Dr G.T. : Nous avons en fait un bon mixage des spécialités entre radiologues, chirurgiens, cardiologue, mais aussi angiologues, une spécialité très développée dans les pays anglosaxons. Le fait que ces quatre spécialités soient représentées sur les mêmes procédures thérapeutique peut créer une certaine concurrence entre les groupes de praticiens. Mais cela dépend fortement des pays, des écoles, et même, parfois, cela dépend des philosophies des établissements de Santé. Car il existe souvent de larges coopérations, dans ce que l’on appelle en Allemagne des centres vasculaires où les cas cliniques sont discutés dans ce que l’on pourrait appeler des Réunions de Concertation Disciplinaire (RCP). Il arrive même qu’ils travaillent ensemble sur des procédures complexes.
T.R. : Le ML-CTO Course est une événement européen. Existe-t-il son équivalent en Amérique ou en Asie ? L’occlusion vasculaire est-elle une spécificité européenne ?

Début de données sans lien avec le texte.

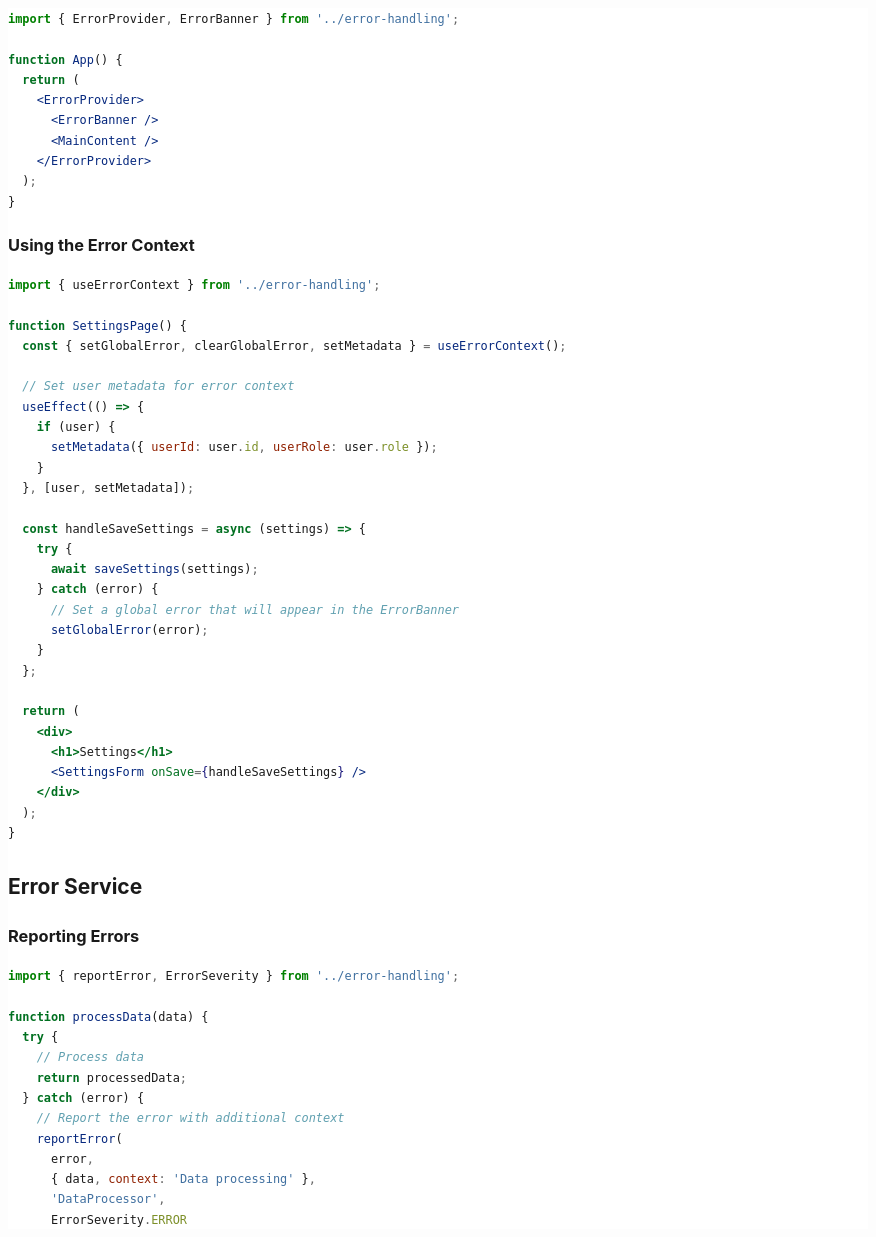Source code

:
 ```jsx
import { ErrorProvider, ErrorBanner } from '../error-handling';

function App() {
  return (
    <ErrorProvider>
      <ErrorBanner />
      <MainContent />
    </ErrorProvider>
  );
}
```

### Using the Error Context

```jsx
import { useErrorContext } from '../error-handling';

function SettingsPage() {
  const { setGlobalError, clearGlobalError, setMetadata } = useErrorContext();
  
  // Set user metadata for error context
  useEffect(() => {
    if (user) {
      setMetadata({ userId: user.id, userRole: user.role });
    }
  }, [user, setMetadata]);
  
  const handleSaveSettings = async (settings) => {
    try {
      await saveSettings(settings);
    } catch (error) {
      // Set a global error that will appear in the ErrorBanner
      setGlobalError(error);
    }
  };
  
  return (
    <div>
      <h1>Settings</h1>
      <SettingsForm onSave={handleSaveSettings} />
    </div>
  );
}
```

## Error Service

### Reporting Errors

```jsx
import { reportError, ErrorSeverity } from '../error-handling';

function processData(data) {
  try {
    // Process data
    return processedData;
  } catch (error) {
    // Report the error with additional context
    reportError(
      error,
      { data, context: 'Data processing' },
      'DataProcessor',
      ErrorSeverity.ERROR
```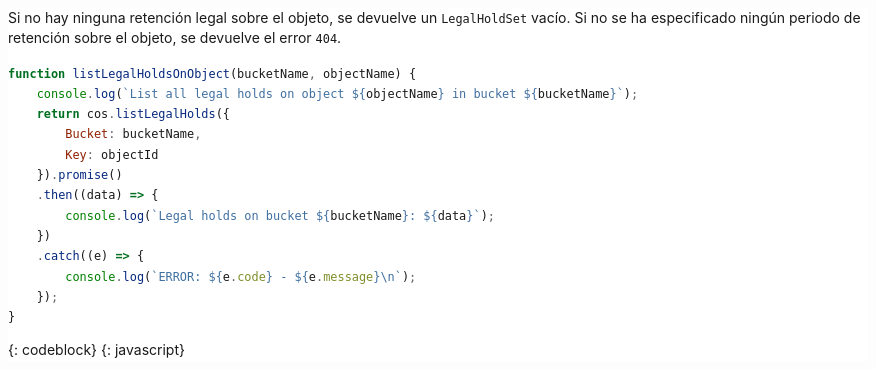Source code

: Si no hay ninguna retención legal sobre el objeto, se devuelve un `LegalHoldSet` vacío.
Si no se ha especificado ningún periodo de retención sobre el objeto, se devuelve el error `404`.


```js
function listLegalHoldsOnObject(bucketName, objectName) {
    console.log(`List all legal holds on object ${objectName} in bucket ${bucketName}`);
    return cos.listLegalHolds({
        Bucket: bucketName,
        Key: objectId
    }).promise()
    .then((data) => {
        console.log(`Legal holds on bucket ${bucketName}: ${data}`);
    })
    .catch((e) => {
        console.log(`ERROR: ${e.code} - ${e.message}\n`);
    });
}
```
{: codeblock}
{: javascript}
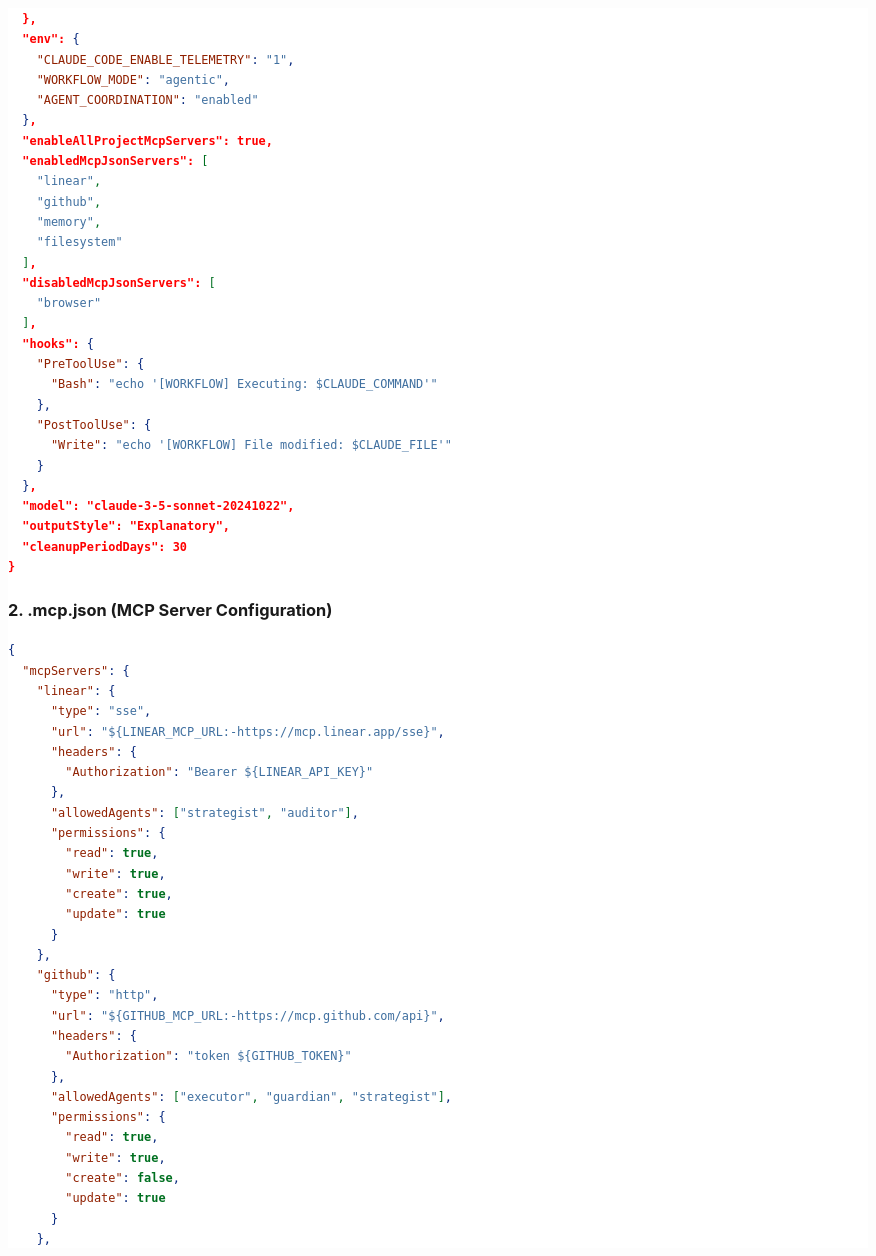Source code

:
 ```json
  },
  "env": {
    "CLAUDE_CODE_ENABLE_TELEMETRY": "1",
    "WORKFLOW_MODE": "agentic",
    "AGENT_COORDINATION": "enabled"
  },
  "enableAllProjectMcpServers": true,
  "enabledMcpJsonServers": [
    "linear",
    "github",
    "memory",
    "filesystem"
  ],
  "disabledMcpJsonServers": [
    "browser"
  ],
  "hooks": {
    "PreToolUse": {
      "Bash": "echo '[WORKFLOW] Executing: $CLAUDE_COMMAND'"
    },
    "PostToolUse": {
      "Write": "echo '[WORKFLOW] File modified: $CLAUDE_FILE'"
    }
  },
  "model": "claude-3-5-sonnet-20241022",
  "outputStyle": "Explanatory",
  "cleanupPeriodDays": 30
}
```

### 2. .mcp.json (MCP Server Configuration)

```json
{
  "mcpServers": {
    "linear": {
      "type": "sse",
      "url": "${LINEAR_MCP_URL:-https://mcp.linear.app/sse}",
      "headers": {
        "Authorization": "Bearer ${LINEAR_API_KEY}"
      },
      "allowedAgents": ["strategist", "auditor"],
      "permissions": {
        "read": true,
        "write": true,
        "create": true,
        "update": true
      }
    },
    "github": {
      "type": "http",
      "url": "${GITHUB_MCP_URL:-https://mcp.github.com/api}",
      "headers": {
        "Authorization": "token ${GITHUB_TOKEN}"
      },
      "allowedAgents": ["executor", "guardian", "strategist"],
      "permissions": {
        "read": true,
        "write": true,
        "create": false,
        "update": true
      }
    },
```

Dr G.T. : Je n’ai pas la connaissance d’un événement similaire dans ces contrées. Il faut dire que le traitement de l’occlusion vasculaire est une niche et fait appel à des techniques très spécifiques, notamment la création de chenal sous-intimal pour permettre au guide d’accéder à la partie aval de l’artère lorsque la plaque ou la thrombose est trop difficile à traverser.
T.R. : Justement, pour avoir assisté plusieurs fois au ML-CTO cardiaque, on a l’impression que ces techniques de passage sous-intimal sont utilisées plus souvent dans les coronaires que dans les artères périphériques. Est-ce vrai ?
Dr G.T. : Ce n’est pas toujours le cas. Mais je dois confesser que mes collègues et moi-même, lorsque l’on se trouve à traiter une très longue lésion périphérique, nous ne sommes pas toujours sûrs de faire transiter le guide le long de la lumière de l’artère. La recanalisation sous-intimale est donc, de fait souvent mise en œuvre dans nos pratiques. Certains de mes confrères ne passent d’ailleurs pas beaucoup de temps – une minute maximum - à essayer de faire passer le guide à travers la lésion et optent d’emblée pour un passage sous-intimal. Ce n’est pas mon cas, je préfère essayer plusieurs fois de franchir l’obstacle avant de passer à cette autre technique.
T.R. : Dans les live cases que nous avons vus jusqu’à présent lors de ce ML-CTO endovascular, les praticiens semblent passer en sub-intimal de manière moins fine que leurs confrères qui traitent les occlussions coronaires. La technique est-elle différente ?
Dr G.T. : Pas du tout, c’est juste que les coronaires ont la plupart du temps des diamètres plus étroits et des parcours plus sinueux. C’est également dû au fait qu’une dissection ou autre blessure de la coronaire peut avoir des conséquences beaucoup plus graves qu’en périphérique. Mais je dois dire que l’occlusion vasculaire chronique, en région cardiaque ou périphérique, est une pathologie qui fait beaucoup de dégâts. Et depuis quelques années d’ailleurs, l’on se trouve de plus en plus souvent en présence d’occlusions aigües qui surviennent chez des patients anti-coagulés qui oublient leurs médicaments ou chez des d’autres qui voient migrer une plaque d’athérome qui devient alors embolisante. Notre spécialité a malheureusement de beaux jours devant elle.